Work item ->
Include only the line with "hfs non ha problemi" and the lines after it, each reproduced exactly as it stands in the entries below.

Data for review ->
== == ==

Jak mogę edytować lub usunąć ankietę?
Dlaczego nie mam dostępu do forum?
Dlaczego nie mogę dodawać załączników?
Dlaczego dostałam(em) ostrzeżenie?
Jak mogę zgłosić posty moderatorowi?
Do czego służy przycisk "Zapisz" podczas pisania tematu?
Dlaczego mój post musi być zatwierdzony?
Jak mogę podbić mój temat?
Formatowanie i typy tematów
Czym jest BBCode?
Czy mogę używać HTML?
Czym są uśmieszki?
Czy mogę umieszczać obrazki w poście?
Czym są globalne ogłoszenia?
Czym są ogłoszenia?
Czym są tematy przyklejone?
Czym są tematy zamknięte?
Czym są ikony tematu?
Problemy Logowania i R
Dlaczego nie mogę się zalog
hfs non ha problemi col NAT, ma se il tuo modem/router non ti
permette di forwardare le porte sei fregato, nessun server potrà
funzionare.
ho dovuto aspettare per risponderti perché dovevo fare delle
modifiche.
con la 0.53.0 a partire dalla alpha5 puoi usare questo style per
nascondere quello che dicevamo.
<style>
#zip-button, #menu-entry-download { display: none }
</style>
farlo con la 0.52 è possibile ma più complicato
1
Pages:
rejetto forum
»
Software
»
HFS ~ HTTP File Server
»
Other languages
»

== == ==

Result for this task ->
hfs non ha problemi col NAT, ma se il tuo modem/router non ti
permette di forwardare le porte sei fregato, nessun server potrà
funzionare.
ho dovuto aspettare per risponderti perché dovevo fare delle
modifiche.
con la 0.53.0 a partire dalla alpha5 puoi usare questo style per
nascondere quello che dicevamo.
<style>
#zip-button, #menu-entry-download { display: none }
</style>
farlo con la 0.52 è possibile ma più complicato
1
Pages:
rejetto forum
»
Software
»
HFS ~ HTTP File Server
»
Other languages
»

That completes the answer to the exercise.